**REQUIRED WORK:** Start at the line in the entries below that contains "## Aplikacja", stop at the line that contains "- ✅ Dodanie animacji", and output exactly the lines in that span, both ends included.

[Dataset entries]
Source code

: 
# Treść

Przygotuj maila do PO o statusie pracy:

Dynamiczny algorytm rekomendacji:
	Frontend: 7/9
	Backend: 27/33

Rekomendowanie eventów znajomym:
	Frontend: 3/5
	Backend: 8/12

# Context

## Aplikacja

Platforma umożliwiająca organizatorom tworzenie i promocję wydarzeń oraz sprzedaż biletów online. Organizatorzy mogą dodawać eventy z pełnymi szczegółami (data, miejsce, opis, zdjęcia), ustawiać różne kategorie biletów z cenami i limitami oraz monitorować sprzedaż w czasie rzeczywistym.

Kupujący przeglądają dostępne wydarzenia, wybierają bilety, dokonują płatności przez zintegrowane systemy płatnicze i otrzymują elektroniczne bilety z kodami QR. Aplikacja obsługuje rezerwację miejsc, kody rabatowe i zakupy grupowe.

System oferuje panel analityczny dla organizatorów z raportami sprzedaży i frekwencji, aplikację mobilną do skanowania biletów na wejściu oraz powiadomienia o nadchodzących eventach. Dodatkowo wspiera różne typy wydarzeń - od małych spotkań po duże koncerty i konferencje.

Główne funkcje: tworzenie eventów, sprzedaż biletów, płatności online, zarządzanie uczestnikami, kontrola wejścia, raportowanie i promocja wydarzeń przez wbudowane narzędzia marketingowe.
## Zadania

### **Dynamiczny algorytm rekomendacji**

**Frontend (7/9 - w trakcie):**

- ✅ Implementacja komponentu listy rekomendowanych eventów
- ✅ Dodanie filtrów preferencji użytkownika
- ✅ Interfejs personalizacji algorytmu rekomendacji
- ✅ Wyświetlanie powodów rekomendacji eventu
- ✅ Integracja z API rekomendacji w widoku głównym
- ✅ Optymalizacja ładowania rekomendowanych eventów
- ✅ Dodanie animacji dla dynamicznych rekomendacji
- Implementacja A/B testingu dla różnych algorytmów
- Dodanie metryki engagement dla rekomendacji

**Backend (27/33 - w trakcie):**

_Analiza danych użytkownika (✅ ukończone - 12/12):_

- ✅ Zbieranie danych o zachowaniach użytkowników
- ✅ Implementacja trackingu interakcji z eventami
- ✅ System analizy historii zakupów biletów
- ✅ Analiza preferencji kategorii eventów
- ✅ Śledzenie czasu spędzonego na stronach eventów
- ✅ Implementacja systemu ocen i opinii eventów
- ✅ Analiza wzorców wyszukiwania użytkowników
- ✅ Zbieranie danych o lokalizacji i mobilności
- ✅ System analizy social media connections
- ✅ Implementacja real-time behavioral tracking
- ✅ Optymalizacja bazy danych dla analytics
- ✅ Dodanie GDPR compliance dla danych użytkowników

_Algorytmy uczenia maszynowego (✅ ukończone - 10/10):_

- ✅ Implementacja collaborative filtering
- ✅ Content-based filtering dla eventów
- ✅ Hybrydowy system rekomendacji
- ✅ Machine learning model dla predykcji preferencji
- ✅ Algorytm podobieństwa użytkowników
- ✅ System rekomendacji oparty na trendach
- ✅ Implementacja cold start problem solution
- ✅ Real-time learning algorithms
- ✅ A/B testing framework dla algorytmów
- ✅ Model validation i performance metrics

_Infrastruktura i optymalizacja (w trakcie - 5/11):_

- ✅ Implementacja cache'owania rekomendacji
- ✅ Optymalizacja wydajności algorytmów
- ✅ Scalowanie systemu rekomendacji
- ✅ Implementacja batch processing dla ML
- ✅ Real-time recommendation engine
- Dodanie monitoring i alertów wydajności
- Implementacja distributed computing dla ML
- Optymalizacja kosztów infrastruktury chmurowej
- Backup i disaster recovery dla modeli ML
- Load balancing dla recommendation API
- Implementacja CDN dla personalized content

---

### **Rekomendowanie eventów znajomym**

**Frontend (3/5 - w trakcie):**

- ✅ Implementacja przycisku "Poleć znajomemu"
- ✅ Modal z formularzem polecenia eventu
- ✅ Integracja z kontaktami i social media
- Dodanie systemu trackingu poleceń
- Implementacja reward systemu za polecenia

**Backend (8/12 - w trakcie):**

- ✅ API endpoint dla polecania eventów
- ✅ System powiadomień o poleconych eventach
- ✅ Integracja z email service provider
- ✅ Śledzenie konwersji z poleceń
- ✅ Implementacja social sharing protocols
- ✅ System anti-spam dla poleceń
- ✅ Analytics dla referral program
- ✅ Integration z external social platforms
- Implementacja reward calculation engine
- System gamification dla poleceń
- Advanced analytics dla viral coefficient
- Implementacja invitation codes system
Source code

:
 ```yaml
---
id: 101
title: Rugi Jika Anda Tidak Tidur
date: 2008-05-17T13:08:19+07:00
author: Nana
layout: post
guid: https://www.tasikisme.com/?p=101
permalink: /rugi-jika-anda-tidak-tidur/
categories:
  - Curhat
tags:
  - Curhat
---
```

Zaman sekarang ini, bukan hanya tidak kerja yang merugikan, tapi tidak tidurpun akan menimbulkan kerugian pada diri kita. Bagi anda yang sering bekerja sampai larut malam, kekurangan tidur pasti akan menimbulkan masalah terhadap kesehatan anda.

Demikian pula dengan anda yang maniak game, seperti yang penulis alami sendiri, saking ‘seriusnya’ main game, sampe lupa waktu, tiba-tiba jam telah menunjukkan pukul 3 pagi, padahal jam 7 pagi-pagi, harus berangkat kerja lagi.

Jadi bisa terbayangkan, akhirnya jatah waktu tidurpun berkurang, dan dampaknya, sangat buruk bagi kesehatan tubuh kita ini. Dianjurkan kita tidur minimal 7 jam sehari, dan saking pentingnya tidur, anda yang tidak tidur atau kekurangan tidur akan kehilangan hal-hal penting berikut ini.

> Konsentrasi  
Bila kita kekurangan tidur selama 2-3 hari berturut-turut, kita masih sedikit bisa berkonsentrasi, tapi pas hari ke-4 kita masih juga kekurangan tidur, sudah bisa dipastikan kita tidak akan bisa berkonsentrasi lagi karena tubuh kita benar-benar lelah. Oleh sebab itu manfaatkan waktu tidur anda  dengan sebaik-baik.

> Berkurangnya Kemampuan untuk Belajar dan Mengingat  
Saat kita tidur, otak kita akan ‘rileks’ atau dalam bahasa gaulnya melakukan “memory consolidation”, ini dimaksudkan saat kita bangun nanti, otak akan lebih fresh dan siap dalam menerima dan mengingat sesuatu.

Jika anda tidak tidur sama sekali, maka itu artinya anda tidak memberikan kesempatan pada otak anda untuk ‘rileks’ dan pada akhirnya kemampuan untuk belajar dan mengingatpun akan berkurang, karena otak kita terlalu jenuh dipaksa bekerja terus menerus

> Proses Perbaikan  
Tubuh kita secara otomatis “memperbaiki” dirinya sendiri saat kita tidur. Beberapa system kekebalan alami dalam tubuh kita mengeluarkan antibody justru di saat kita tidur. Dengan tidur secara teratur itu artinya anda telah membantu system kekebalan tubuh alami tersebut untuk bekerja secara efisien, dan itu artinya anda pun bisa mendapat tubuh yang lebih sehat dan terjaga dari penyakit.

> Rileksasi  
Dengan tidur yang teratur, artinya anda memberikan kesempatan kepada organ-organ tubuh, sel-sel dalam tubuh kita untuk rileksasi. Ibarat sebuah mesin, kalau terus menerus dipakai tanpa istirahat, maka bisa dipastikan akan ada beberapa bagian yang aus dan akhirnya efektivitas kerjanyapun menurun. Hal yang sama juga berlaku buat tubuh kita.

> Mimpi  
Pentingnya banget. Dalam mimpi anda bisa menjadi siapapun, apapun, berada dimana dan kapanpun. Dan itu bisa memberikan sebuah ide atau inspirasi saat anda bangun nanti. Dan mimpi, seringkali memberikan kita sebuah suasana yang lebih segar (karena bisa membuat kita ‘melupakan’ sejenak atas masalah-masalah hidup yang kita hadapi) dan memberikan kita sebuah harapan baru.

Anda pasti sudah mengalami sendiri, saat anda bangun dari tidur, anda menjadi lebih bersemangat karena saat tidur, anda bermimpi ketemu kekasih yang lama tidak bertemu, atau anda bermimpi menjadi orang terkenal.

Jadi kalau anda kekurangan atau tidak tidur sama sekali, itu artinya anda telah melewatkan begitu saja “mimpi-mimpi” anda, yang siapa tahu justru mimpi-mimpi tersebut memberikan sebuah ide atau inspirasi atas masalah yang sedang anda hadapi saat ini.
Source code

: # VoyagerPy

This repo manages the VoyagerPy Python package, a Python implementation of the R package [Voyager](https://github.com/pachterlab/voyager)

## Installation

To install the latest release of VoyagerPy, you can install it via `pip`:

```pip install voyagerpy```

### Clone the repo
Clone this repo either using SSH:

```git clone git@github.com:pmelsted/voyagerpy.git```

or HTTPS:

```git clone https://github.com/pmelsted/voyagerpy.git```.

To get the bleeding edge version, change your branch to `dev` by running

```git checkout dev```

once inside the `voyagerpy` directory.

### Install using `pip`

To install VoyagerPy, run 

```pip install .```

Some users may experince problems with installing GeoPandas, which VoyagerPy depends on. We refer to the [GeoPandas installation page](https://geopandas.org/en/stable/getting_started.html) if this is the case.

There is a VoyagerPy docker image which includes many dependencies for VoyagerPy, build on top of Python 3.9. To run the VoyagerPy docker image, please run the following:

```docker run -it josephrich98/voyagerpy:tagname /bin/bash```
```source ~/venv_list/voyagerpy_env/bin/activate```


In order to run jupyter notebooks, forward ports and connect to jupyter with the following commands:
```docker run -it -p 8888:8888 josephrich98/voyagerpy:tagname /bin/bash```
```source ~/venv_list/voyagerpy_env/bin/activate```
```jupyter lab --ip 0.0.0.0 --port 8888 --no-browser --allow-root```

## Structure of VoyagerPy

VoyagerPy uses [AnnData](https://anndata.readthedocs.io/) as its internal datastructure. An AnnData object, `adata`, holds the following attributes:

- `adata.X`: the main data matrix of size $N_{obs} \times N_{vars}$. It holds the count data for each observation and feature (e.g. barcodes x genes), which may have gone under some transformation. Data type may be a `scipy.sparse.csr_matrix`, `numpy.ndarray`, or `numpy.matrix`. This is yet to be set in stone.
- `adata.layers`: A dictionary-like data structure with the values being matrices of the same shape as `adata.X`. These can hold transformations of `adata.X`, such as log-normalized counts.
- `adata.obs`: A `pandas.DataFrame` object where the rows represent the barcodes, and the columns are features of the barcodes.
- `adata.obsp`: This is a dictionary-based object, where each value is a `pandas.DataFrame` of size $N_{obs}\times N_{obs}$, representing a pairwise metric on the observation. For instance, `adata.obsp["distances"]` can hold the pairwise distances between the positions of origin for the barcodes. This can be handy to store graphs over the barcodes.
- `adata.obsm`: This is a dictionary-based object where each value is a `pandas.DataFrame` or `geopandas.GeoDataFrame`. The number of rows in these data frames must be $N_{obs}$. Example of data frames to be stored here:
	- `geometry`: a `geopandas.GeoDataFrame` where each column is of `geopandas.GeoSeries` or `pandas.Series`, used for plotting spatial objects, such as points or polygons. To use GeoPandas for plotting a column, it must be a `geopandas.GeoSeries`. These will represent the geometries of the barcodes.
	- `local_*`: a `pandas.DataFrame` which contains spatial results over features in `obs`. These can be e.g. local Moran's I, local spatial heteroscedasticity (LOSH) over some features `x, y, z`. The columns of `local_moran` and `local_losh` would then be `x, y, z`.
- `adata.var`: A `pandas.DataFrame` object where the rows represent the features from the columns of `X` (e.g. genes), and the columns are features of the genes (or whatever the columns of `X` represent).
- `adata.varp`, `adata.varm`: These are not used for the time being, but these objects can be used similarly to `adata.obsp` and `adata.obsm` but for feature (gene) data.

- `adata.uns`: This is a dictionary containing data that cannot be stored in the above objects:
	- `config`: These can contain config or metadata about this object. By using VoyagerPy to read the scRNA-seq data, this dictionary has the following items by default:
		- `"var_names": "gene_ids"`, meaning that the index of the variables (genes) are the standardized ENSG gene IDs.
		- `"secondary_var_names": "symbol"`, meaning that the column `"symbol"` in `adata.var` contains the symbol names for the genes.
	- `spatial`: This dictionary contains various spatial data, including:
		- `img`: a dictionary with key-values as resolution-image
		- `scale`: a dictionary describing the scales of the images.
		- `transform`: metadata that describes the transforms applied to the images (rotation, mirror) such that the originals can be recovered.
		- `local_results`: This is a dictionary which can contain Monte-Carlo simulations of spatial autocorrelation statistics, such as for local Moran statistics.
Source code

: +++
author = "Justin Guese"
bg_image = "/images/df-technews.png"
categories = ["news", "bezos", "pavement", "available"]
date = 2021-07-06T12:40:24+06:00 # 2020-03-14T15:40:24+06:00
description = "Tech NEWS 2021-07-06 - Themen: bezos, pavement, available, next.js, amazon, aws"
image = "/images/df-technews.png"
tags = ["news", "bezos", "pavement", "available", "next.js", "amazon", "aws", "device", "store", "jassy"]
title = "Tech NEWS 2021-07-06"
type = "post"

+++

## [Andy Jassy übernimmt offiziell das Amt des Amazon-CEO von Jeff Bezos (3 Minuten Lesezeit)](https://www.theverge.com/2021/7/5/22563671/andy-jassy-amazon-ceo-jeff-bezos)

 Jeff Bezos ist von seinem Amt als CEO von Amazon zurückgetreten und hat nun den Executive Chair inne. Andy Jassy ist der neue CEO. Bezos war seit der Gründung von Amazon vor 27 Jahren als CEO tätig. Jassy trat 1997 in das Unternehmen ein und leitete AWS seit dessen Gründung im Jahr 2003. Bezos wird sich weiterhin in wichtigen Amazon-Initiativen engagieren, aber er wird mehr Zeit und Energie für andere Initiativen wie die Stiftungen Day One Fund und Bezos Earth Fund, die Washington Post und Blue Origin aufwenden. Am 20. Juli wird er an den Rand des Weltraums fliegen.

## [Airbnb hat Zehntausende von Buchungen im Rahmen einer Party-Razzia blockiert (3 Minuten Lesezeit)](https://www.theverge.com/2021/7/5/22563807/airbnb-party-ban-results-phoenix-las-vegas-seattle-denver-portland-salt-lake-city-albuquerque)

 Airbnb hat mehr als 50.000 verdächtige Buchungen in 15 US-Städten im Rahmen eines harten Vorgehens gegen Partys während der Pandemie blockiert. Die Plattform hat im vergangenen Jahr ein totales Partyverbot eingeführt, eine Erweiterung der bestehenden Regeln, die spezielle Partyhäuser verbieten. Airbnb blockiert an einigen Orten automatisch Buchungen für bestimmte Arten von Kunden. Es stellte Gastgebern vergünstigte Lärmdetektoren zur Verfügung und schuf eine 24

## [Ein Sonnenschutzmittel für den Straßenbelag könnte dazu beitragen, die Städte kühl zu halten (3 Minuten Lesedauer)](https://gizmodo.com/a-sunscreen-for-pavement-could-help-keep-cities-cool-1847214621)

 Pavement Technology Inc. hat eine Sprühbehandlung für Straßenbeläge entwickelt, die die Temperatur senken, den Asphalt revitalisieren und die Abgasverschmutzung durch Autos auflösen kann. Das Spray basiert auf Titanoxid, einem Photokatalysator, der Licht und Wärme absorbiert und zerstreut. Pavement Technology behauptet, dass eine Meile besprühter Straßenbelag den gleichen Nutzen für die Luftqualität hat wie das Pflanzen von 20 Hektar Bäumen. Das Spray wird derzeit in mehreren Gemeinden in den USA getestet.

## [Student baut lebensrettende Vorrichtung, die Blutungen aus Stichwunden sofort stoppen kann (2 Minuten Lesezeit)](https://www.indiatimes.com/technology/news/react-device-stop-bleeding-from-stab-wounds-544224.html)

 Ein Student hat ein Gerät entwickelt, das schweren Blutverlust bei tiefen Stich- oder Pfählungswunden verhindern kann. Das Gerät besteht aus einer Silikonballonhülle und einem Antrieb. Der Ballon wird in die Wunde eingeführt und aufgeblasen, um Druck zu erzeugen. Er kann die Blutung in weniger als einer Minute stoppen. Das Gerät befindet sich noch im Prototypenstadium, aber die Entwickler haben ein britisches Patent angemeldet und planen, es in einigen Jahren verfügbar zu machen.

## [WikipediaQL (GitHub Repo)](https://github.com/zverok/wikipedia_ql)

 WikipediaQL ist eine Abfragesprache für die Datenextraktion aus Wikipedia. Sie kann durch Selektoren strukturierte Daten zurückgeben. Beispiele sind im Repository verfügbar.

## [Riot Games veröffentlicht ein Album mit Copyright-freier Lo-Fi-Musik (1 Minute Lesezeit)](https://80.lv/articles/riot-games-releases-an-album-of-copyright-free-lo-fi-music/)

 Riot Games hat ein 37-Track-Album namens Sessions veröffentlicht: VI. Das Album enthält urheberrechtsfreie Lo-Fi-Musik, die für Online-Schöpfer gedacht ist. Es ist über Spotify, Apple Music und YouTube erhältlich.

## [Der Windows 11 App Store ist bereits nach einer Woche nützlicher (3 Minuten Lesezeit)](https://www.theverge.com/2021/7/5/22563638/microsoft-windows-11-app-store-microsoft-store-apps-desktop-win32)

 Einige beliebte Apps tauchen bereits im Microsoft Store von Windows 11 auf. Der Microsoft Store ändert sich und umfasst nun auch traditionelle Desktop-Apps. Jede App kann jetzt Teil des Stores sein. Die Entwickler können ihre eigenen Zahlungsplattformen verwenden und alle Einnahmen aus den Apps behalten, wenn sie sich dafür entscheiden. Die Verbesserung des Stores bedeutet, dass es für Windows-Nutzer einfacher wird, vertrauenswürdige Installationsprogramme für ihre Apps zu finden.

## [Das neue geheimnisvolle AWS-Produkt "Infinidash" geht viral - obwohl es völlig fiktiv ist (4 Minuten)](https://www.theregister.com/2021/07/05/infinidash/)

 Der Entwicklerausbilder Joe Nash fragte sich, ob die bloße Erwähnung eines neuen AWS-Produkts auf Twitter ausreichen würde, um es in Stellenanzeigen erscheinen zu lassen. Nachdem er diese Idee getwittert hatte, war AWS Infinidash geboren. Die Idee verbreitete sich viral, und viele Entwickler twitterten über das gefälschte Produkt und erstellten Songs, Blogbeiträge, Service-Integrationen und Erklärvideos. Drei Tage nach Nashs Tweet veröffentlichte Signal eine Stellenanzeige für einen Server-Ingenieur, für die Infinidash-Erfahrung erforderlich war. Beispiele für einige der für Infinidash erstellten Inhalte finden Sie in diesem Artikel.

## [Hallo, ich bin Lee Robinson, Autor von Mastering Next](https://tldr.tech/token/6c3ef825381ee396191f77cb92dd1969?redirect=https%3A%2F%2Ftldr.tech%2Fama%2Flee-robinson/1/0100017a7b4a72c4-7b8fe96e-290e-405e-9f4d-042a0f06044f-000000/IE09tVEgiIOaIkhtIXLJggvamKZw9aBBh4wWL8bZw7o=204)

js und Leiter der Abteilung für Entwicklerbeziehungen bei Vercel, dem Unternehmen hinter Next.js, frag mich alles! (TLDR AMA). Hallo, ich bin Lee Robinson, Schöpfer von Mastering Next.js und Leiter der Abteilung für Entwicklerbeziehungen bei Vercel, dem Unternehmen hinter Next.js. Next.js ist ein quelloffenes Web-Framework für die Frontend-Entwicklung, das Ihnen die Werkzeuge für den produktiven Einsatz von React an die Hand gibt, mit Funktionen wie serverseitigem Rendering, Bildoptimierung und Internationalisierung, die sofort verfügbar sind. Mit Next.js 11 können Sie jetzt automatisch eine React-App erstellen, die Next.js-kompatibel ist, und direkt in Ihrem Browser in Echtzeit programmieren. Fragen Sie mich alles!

**EXERCISE ANSWER:**
## Aplikacja

Platforma umożliwiająca organizatorom tworzenie i promocję wydarzeń oraz sprzedaż biletów online. Organizatorzy mogą dodawać eventy z pełnymi szczegółami (data, miejsce, opis, zdjęcia), ustawiać różne kategorie biletów z cenami i limitami oraz monitorować sprzedaż w czasie rzeczywistym.

Kupujący przeglądają dostępne wydarzenia, wybierają bilety, dokonują płatności przez zintegrowane systemy płatnicze i otrzymują elektroniczne bilety z kodami QR. Aplikacja obsługuje rezerwację miejsc, kody rabatowe i zakupy grupowe.

System oferuje panel analityczny dla organizatorów z raportami sprzedaży i frekwencji, aplikację mobilną do skanowania biletów na wejściu oraz powiadomienia o nadchodzących eventach. Dodatkowo wspiera różne typy wydarzeń - od małych spotkań po duże koncerty i konferencje.

Główne funkcje: tworzenie eventów, sprzedaż biletów, płatności online, zarządzanie uczestnikami, kontrola wejścia, raportowanie i promocja wydarzeń przez wbudowane narzędzia marketingowe.
## Zadania

### **Dynamiczny algorytm rekomendacji**

**Frontend (7/9 - w trakcie):**

- ✅ Implementacja komponentu listy rekomendowanych eventów
- ✅ Dodanie filtrów preferencji użytkownika
- ✅ Interfejs personalizacji algorytmu rekomendacji
- ✅ Wyświetlanie powodów rekomendacji eventu
- ✅ Integracja z API rekomendacji w widoku głównym
- ✅ Optymalizacja ładowania rekomendowanych eventów
- ✅ Dodanie animacji dla dynamicznych rekomendacji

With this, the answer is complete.